Pale, Blue and Yellow Lips
According to Dr. Oz, pale lips can be a sign that enough oxygenated-red blood cells aren’t getting to your lips. This causes anemia and makes the lips look pale. Blue lips are a sign of heart or lung disease. When red blood cells become de-oxygenated the blood becomes blue and in turn makes the lips blue. If you have liver problems, the yellow, jaundice appearance of the lips can be a sign of liver disease.
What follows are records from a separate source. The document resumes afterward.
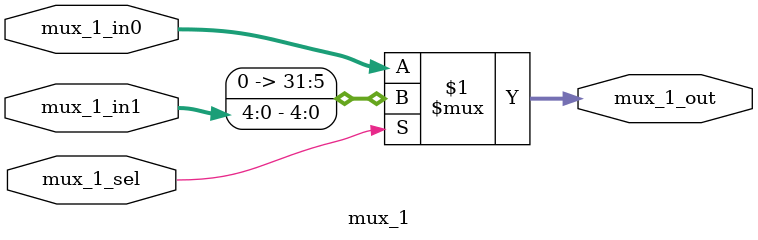
<source format=v>
`timescale 1ns / 1ps


module mux_1 (
 input wire [31:0] mux_1_in0,
 input wire [4:0] mux_1_in1,
 input wire mux_1_sel,
 output wire [31:0] mux_1_out
 );
 assign mux_1_out = mux_1_sel ? {27'b0, mux_1_in1} : mux_1_in0;
endmodule

</source>
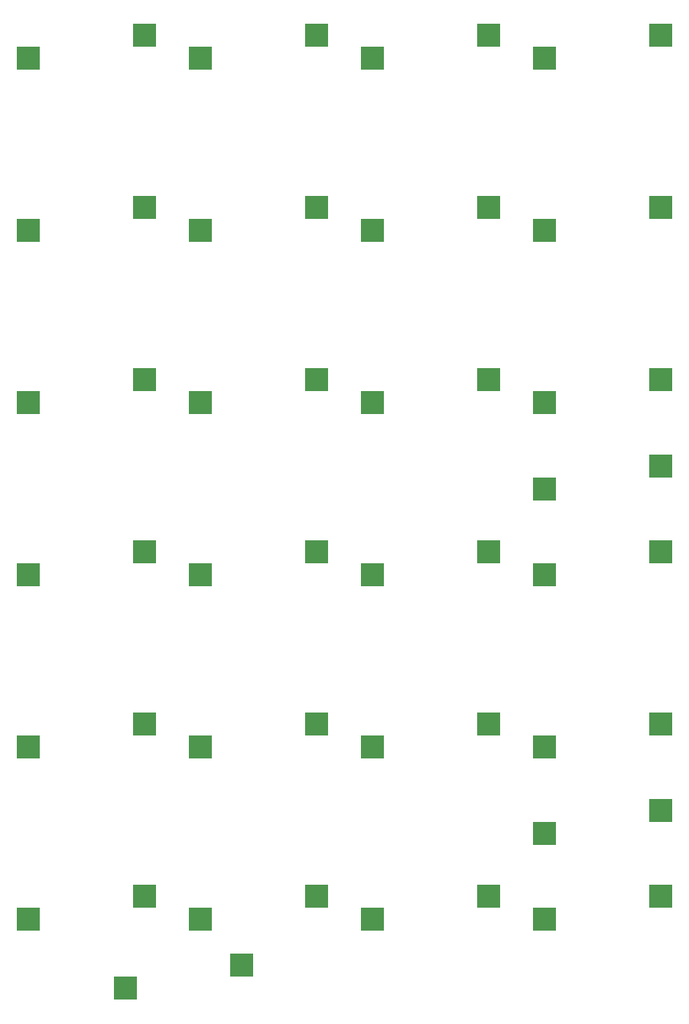
<source format=gbr>
%TF.GenerationSoftware,KiCad,Pcbnew,(5.1.10-1-10_14)*%
%TF.CreationDate,2021-10-29T16:46:54+02:00*%
%TF.ProjectId,Proletariat,50726f6c-6574-4617-9269-61742e6b6963,rev?*%
%TF.SameCoordinates,Original*%
%TF.FileFunction,Paste,Bot*%
%TF.FilePolarity,Positive*%
%FSLAX46Y46*%
G04 Gerber Fmt 4.6, Leading zero omitted, Abs format (unit mm)*
G04 Created by KiCad (PCBNEW (5.1.10-1-10_14)) date 2021-10-29 16:46:54*
%MOMM*%
%LPD*%
G01*
G04 APERTURE LIST*
%ADD10R,2.550000X2.500000*%
G04 APERTURE END LIST*
D10*
%TO.C,SW2*%
X81661000Y-76073000D03*
X68734000Y-78613000D03*
%TD*%
%TO.C,SW3*%
X81661000Y-95123000D03*
X68734000Y-97663000D03*
%TD*%
%TO.C,SW4*%
X81661000Y-114173000D03*
X68734000Y-116713000D03*
%TD*%
%TO.C,SW5*%
X81661000Y-133223000D03*
X68734000Y-135763000D03*
%TD*%
%TO.C,SW6*%
X81661000Y-152273000D03*
X68734000Y-154813000D03*
%TD*%
%TO.C,SW7*%
X79502000Y-162433000D03*
X92429000Y-159893000D03*
%TD*%
%TO.C,SW8*%
X100711000Y-57023000D03*
X87784000Y-59563000D03*
%TD*%
%TO.C,SW9*%
X100711000Y-76073000D03*
X87784000Y-78613000D03*
%TD*%
%TO.C,SW10*%
X100711000Y-95123000D03*
X87784000Y-97663000D03*
%TD*%
%TO.C,SW13*%
X100711000Y-152273000D03*
X87784000Y-154813000D03*
%TD*%
%TO.C,SW14*%
X119761000Y-57023000D03*
X106834000Y-59563000D03*
%TD*%
%TO.C,SW15*%
X119761000Y-76073000D03*
X106834000Y-78613000D03*
%TD*%
%TO.C,SW16*%
X119761000Y-95123000D03*
X106834000Y-97663000D03*
%TD*%
%TO.C,SW17*%
X119761000Y-114173000D03*
X106834000Y-116713000D03*
%TD*%
%TO.C,SW18*%
X119761000Y-133223000D03*
X106834000Y-135763000D03*
%TD*%
%TO.C,SW19*%
X119761000Y-152273000D03*
X106834000Y-154813000D03*
%TD*%
%TO.C,SW20*%
X138811000Y-57023000D03*
X125884000Y-59563000D03*
%TD*%
%TO.C,SW21*%
X138811000Y-76073000D03*
X125884000Y-78613000D03*
%TD*%
%TO.C,SW22*%
X138811000Y-95123000D03*
X125884000Y-97663000D03*
%TD*%
%TO.C,SW23*%
X138811000Y-114173000D03*
X125884000Y-116713000D03*
%TD*%
%TO.C,SW24*%
X138811000Y-133223000D03*
X125884000Y-135763000D03*
%TD*%
%TO.C,SW25*%
X138811000Y-152273000D03*
X125884000Y-154813000D03*
%TD*%
%TO.C,SW26*%
X138811000Y-104648000D03*
X125884000Y-107188000D03*
%TD*%
%TO.C,SW27*%
X138811000Y-142748000D03*
X125884000Y-145288000D03*
%TD*%
%TO.C,SW1*%
X81661000Y-57023000D03*
X68734000Y-59563000D03*
%TD*%
%TO.C,SW12*%
X100711000Y-133223000D03*
X87784000Y-135763000D03*
%TD*%
%TO.C,SW11*%
X100711000Y-114173000D03*
X87784000Y-116713000D03*
%TD*%
M02*

</source>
Dry, Cracked Corners of the Lips
The painful cracks at the corners of your mouth is a condition called angular cheilitis. This issue causes a lot of embarrassment for sufferers, but luckily there’s a root cause and solution. This condition is developed in several ways. If you wear dentures, grind your teeth or drool a lot, moisture can form at the corners of your mouth as you sleep. This pool of moisture can lead to a yeast infection. Gross, right? But Dr. Arbeitman says that you can get a night guard, sleep propped up on a pillow and if you wear dentures that don’t fit, consult your dentist. Also, it’s strongly advised that you coat the corners of your mouth with Aquaphor to provide relief of the issue.
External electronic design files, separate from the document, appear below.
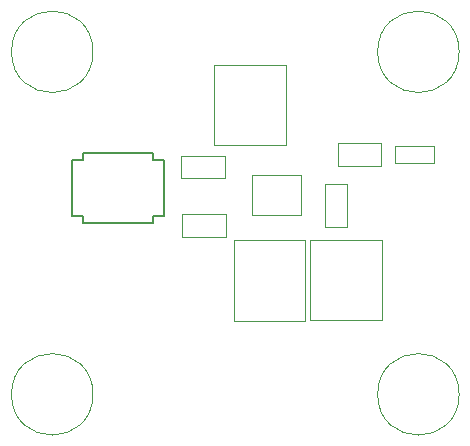
<source format=gbr>
G04 #@! TF.GenerationSoftware,KiCad,Pcbnew,8.0.0*
G04 #@! TF.CreationDate,2024-04-02T11:58:19-05:00*
G04 #@! TF.ProjectId,Haptic Feeback board,48617074-6963-4204-9665-656261636b20,rev?*
G04 #@! TF.SameCoordinates,Original*
G04 #@! TF.FileFunction,Other,User*
%FSLAX46Y46*%
G04 Gerber Fmt 4.6, Leading zero omitted, Abs format (unit mm)*
G04 Created by KiCad (PCBNEW 8.0.0) date 2024-04-02 11:58:19*
%MOMM*%
%LPD*%
G01*
G04 APERTURE LIST*
%ADD10C,0.050000*%
%ADD11C,0.152400*%
G04 APERTURE END LIST*
D10*
G04 #@! TO.C,R3*
X148550000Y-97850000D02*
X148550000Y-94150000D01*
X150450000Y-97850000D02*
X148550000Y-97850000D01*
X148550000Y-94150000D02*
X150450000Y-94150000D01*
X150450000Y-94150000D02*
X150450000Y-97850000D01*
G04 #@! TO.C,H3*
X128950000Y-112000000D02*
G75*
G02*
X122050000Y-112000000I-3450000J0D01*
G01*
X122050000Y-112000000D02*
G75*
G02*
X128950000Y-112000000I3450000J0D01*
G01*
G04 #@! TO.C,H2*
X128950000Y-83000000D02*
G75*
G02*
X122050000Y-83000000I-3450000J0D01*
G01*
X122050000Y-83000000D02*
G75*
G02*
X128950000Y-83000000I3450000J0D01*
G01*
D11*
G04 #@! TO.C,SW1*
X127149052Y-92134201D02*
X128099551Y-92134201D01*
X127149052Y-96901001D02*
X127149052Y-92134201D01*
X127149052Y-96901001D02*
X128099551Y-96901001D01*
X128099551Y-91558501D02*
X134017751Y-91558501D01*
X128099551Y-92134201D02*
X128099551Y-91558501D01*
X128099551Y-97476701D02*
X128099551Y-96901001D01*
X134017751Y-91558501D02*
X134017751Y-92134201D01*
X134017751Y-96901001D02*
X134017751Y-97476701D01*
X134017751Y-97476701D02*
X128099551Y-97476701D01*
X134968250Y-92134201D02*
X134017751Y-92134201D01*
X134968250Y-92134201D02*
X134968250Y-96901001D01*
X134968250Y-96901001D02*
X134017751Y-96901001D01*
D10*
G04 #@! TO.C,J3*
X140851000Y-98967400D02*
X140851000Y-105767400D01*
X140851000Y-105767400D02*
X146931000Y-105767400D01*
X146931000Y-98967400D02*
X140851000Y-98967400D01*
X146931000Y-105767400D02*
X146931000Y-98967400D01*
G04 #@! TO.C,C1*
X136448400Y-96733800D02*
X140208400Y-96733800D01*
X136448400Y-98693800D02*
X136448400Y-96733800D01*
X140208400Y-96733800D02*
X140208400Y-98693800D01*
X140208400Y-98693800D02*
X136448400Y-98693800D01*
G04 #@! TO.C,D1*
X154515000Y-90964000D02*
X157815000Y-90964000D01*
X154515000Y-92424000D02*
X154515000Y-90964000D01*
X157815000Y-90964000D02*
X157815000Y-92424000D01*
X157815000Y-92424000D02*
X154515000Y-92424000D01*
G04 #@! TO.C,H4*
X159950000Y-112000000D02*
G75*
G02*
X153050000Y-112000000I-3450000J0D01*
G01*
X153050000Y-112000000D02*
G75*
G02*
X159950000Y-112000000I3450000J0D01*
G01*
G04 #@! TO.C,J4*
X147328000Y-98942000D02*
X147328000Y-105742000D01*
X147328000Y-105742000D02*
X153408000Y-105742000D01*
X153408000Y-98942000D02*
X147328000Y-98942000D01*
X153408000Y-105742000D02*
X153408000Y-98942000D01*
G04 #@! TO.C,J2*
X139225400Y-84077600D02*
X139225400Y-90877600D01*
X139225400Y-90877600D02*
X145305400Y-90877600D01*
X145305400Y-84077600D02*
X139225400Y-84077600D01*
X145305400Y-90877600D02*
X145305400Y-84077600D01*
G04 #@! TO.C,R2*
X149661000Y-90744000D02*
X153361000Y-90744000D01*
X149661000Y-92644000D02*
X149661000Y-90744000D01*
X153361000Y-90744000D02*
X153361000Y-92644000D01*
X153361000Y-92644000D02*
X149661000Y-92644000D01*
G04 #@! TO.C,H1*
X159950000Y-83000000D02*
G75*
G02*
X153050000Y-83000000I-3450000J0D01*
G01*
X153050000Y-83000000D02*
G75*
G02*
X159950000Y-83000000I3450000J0D01*
G01*
G04 #@! TO.C,Q1*
X142452900Y-93397600D02*
X142452900Y-96797600D01*
X142452900Y-96797600D02*
X146552900Y-96797600D01*
X146552900Y-93397600D02*
X142452900Y-93397600D01*
X146552900Y-96797600D02*
X146552900Y-93397600D01*
G04 #@! TO.C,R1*
X136392800Y-91785400D02*
X140092800Y-91785400D01*
X136392800Y-93685400D02*
X136392800Y-91785400D01*
X140092800Y-91785400D02*
X140092800Y-93685400D01*
X140092800Y-93685400D02*
X136392800Y-93685400D01*
G04 #@! TD*
M02*

</source>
Please go see your doctor as soon as possible if you see any growths on your lips. This could be a sign of lip cancer. Other signs of lip cancer include dry white patches, stubborn sores that won’t heal, painful lips and numbness in the lips. Dr. Oz says you can prevent lip cancer by using lip balm with SPF built in.
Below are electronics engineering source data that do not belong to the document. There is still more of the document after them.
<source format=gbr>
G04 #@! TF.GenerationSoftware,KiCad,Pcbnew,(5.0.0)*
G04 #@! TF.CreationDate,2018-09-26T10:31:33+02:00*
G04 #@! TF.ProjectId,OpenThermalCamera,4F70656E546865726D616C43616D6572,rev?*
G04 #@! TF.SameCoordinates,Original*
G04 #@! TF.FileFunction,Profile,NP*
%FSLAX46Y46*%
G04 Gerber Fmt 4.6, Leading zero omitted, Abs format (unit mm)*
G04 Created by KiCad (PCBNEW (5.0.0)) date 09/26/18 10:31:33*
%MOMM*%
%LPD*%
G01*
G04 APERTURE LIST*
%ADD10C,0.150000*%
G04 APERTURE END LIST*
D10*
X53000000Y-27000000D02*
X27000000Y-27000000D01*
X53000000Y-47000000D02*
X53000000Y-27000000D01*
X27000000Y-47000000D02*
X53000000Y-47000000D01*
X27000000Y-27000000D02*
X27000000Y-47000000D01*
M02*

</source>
A cold sore that appears on the lips is a sign that you’ve come in contact with the herpes simplex virus or Type 1 herpes(HSV-1). Cold sores are also called fever blisters. According to the CDC, more than half of the United States has the virus despite not showing any signs or outbreaks from the virus. The sore is characterized as a lesion in or around the mouth and lips. This virus can be spread when active, so please be aware. Doctors normally prescribe antiviral medication which usually clears this condition up in two weeks.